# [Отрывок]

В царской ложе — Николай II с семьей. Кресла и ярусы заполнили парадные мундиры и придворные платья. Оркестр бессчетно исполняет «Боже царя храни». Овации, крики «ура»… Царь, царица и великие княжны, не переставая, кланяются на все стороны. Несутся, со сцены голоса хора и музыка, славящие православного самодержца, выливаются в сверкающий зал. В ту минуту все верят — перед ними праправнук царя, за которого Сусанин отдал жизнь!
Нечего говорить, какими восхищенными глазами смотрел я — тринадцатилетний мальчик — на весь этот блеск, на всю эту мишуру, как западали в душу музыка, гимн, блистательно-праздничная атмосфера. Мне запомнился старый военный, стоявший в проходе партера возле ложи бенуара, где я сидел. Отвернувшись от сцены, он с побагровевшим от натуги и залитым слезами лицом неистово громко, отчаянно кричал «ура», воззрившись остановившимися глазами на царскую ложу. Антракт кончился, дирижер уже поднял палочку, кругом зашикали, а старый полковник продолжал стоя тянуть в затихшем зале свое хриплое «у-р-р-а-а». Впрочем, и дамы в ложах то и дело подносили к глазам надушенные платки, смахивая слезы умиления и восторга.
Нет, ничто тогда в гремящем, пахнущем духами, сверкающем драгоценными камнями и золотом праздничном зале Мариинского императорского театра не предвещало, что за этим пышным апофеозом последует очень скоро крушение. Ни одна душа не могла тогда расслышать в несшемся со сцены перезвоне московских соборных колоколов ударов, отбивавших последние часы российской монархии!
Время понемногу открывало мне глаза на иную жизнь, резко отличную от мира представлений, почерпнутых из старомодного воспитания и оранжерейной среды, в которой я рос.

# [Исходные данные]
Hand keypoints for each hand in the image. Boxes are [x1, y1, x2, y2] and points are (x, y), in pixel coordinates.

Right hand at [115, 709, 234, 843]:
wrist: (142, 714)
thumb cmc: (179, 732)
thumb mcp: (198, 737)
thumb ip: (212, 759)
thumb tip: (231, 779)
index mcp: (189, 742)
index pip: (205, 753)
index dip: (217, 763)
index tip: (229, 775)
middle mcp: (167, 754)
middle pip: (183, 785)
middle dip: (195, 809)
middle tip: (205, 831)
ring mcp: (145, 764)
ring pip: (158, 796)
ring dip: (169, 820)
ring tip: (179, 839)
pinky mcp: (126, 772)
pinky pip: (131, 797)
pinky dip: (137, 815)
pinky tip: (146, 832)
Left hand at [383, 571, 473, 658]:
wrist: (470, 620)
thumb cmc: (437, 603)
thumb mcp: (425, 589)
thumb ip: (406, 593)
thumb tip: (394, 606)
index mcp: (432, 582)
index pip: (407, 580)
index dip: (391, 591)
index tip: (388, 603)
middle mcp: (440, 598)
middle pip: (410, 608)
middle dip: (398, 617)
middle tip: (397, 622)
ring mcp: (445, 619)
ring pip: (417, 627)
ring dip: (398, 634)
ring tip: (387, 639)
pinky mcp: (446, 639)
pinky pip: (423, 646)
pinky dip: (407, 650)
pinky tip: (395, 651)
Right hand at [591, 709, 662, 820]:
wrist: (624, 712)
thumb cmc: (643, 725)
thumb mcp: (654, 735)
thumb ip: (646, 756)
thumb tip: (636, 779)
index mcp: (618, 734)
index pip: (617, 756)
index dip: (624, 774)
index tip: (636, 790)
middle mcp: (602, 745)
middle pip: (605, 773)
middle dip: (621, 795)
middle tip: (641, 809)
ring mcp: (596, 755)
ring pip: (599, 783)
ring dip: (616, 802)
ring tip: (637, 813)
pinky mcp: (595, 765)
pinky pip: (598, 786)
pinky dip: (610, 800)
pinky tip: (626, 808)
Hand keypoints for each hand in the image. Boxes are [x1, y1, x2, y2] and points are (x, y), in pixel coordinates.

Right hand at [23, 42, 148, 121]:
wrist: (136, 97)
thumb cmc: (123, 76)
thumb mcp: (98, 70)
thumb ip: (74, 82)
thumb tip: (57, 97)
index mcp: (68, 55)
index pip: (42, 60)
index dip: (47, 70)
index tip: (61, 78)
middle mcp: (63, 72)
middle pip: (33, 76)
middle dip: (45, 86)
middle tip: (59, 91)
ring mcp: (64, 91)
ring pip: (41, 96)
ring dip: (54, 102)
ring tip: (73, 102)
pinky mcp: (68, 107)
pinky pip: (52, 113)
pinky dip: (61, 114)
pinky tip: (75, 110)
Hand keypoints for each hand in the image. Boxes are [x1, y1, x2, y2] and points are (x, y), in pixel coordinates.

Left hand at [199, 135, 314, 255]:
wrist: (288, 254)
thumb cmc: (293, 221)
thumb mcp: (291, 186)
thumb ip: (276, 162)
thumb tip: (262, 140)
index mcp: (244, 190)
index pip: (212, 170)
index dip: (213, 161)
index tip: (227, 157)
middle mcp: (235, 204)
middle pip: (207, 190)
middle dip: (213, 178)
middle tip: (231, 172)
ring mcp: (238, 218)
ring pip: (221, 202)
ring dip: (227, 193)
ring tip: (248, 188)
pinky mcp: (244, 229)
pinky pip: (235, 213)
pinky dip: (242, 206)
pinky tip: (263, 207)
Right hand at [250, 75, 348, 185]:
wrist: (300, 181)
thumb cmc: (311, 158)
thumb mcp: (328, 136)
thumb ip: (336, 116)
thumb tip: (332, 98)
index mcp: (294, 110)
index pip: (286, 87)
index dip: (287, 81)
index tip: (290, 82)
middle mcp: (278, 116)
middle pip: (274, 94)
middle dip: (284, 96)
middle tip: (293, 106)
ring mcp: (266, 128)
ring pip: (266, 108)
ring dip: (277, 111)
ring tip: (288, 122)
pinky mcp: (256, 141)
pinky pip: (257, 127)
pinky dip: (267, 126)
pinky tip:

# [Задание]
Дословно перепечатайте часть отрывка о вечере в Мариинском театре от слов «Нечего говорить, какими» до слов «умиления и восторга.».

# [Ответ на задание]
Нечего говорить, какими восхищенными глазами смотрел я — тринадцатилетний мальчик — на весь этот блеск, на всю эту мишуру, как западали в душу музыка, гимн, блистательно-праздничная атмосфера. Мне запомнился старый военный, стоявший в проходе партера возле ложи бенуара, где я сидел. Отвернувшись от сцены, он с побагровевшим от натуги и залитым слезами лицом неистово громко, отчаянно кричал «ура», воззрившись остановившимися глазами на царскую ложу. Антракт кончился, дирижер уже поднял палочку, кругом зашикали, а старый полковник продолжал стоя тянуть в затихшем зале свое хриплое «у-р-р-а-а». Впрочем, и дамы в ложах то и дело подносили к глазам надушенные платки, смахивая слезы умиления и восторга.